3x + 4y = 48
6x + 2y = 60
Select the correct option for each question
Choose the best method to solve by looking at the way the equations are set up for you: graphing, elimination, substitution
Using the best method, how could you get the x variables to cancel out? Divide the bottom equation by 2. Divide the top equation by 4.Multiply the top equation x -2.Multiply the bottom equation x -2.
After you complete step 2, what would your top equation be?
x + 2y = 46. -6x + 4y = 96. -6x - 8y = -96. 3x + y = 30.
4. Line them up and add the equations together to get: -6 = -36, 8y = 96. 6y = -96. -8y = -96.
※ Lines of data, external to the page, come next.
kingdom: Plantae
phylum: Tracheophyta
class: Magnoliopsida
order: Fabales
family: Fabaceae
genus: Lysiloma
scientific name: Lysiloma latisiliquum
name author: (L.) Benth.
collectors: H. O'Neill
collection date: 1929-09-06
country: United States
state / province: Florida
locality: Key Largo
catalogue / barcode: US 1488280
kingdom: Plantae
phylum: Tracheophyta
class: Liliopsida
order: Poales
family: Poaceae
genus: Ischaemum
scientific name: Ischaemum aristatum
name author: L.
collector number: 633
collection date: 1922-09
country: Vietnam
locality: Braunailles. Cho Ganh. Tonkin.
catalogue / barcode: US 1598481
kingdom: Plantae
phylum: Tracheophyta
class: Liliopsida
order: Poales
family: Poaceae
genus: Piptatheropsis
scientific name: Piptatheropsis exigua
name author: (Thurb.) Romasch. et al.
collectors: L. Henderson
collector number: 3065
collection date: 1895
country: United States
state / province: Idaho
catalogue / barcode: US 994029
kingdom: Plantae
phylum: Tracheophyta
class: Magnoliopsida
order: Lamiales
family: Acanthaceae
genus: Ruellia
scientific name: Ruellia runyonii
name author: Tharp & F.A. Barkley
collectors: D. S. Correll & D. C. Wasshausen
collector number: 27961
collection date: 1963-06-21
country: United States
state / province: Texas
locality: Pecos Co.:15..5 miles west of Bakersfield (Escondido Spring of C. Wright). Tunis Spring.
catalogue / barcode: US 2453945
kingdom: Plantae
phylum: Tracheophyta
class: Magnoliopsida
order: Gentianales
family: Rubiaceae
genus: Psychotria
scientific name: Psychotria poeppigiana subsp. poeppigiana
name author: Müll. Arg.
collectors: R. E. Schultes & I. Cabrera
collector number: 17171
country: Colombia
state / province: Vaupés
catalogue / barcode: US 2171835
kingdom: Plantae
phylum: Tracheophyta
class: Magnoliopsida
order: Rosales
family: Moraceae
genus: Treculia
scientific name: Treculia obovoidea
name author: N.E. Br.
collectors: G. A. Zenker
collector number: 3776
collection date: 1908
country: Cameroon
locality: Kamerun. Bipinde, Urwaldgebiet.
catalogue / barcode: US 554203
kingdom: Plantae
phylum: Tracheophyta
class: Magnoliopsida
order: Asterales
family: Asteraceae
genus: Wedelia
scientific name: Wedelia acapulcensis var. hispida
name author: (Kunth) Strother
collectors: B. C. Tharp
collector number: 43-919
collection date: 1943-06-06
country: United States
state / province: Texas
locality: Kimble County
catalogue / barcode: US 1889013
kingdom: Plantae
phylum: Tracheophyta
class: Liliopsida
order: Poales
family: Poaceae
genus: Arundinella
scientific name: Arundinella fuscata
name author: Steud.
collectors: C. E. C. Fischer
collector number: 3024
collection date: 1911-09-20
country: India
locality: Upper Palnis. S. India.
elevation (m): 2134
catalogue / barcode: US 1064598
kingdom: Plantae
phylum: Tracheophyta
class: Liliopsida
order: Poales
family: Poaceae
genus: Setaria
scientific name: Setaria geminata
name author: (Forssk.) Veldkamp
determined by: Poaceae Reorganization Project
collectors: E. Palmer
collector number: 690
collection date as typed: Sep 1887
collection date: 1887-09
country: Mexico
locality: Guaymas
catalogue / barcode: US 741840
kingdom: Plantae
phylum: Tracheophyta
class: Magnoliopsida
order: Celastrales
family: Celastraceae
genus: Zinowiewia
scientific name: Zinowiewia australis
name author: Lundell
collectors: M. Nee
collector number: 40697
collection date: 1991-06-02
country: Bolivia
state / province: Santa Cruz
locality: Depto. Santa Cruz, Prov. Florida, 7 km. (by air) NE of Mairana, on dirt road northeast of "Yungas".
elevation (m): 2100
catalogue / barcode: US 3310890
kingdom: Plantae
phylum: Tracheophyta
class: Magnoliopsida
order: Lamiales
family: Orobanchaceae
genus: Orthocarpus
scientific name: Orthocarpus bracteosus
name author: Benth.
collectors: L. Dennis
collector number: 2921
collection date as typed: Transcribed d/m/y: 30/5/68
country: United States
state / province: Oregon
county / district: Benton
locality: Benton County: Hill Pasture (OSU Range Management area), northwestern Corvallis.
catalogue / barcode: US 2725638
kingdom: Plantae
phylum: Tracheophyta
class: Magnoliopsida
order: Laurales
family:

Line them up and add the equations together to get: 9x + 6y = 108. -6x + 4y = 96. 3x + y = 30. -2x - 2y = -24.
The correct answer is: Line them up and add the equations together to get: -6x + 6x + 8y - 8y = -36 + 96.
To solve the given system of equations, we can use the elimination method. Let's break down the steps:
Step 1: Determine the best method to solve the equations. Looking at the way the equations are set up, the elimination method seems appropriate.
Step 2: Cancel out the x variables. We can achieve this by multiplying the top equation by -2 and the bottom equation by 3. The resulting equations are:
-6x - 8y = -96 (top equation)
9x + 6y = 180 (bottom equation)
Step 3: Complete the elimination step by adding the two equations together. This gives us:
-6x - 8y + 9x + 6y = -96 + 180
3x - 2y = 84
So, after completing step 2, the updated top equation is 3x - 2y = 84.
Now let's address the options for the next step:
Option 1: -6 = -36, 8y = 96
Option 2: 6y = -96
Option 3: -8y = -96
None of the given options represents the correct result when adding the equations together. The correct next step would be to perform the addition operation on the left side of the equation and the right side of the equation separately.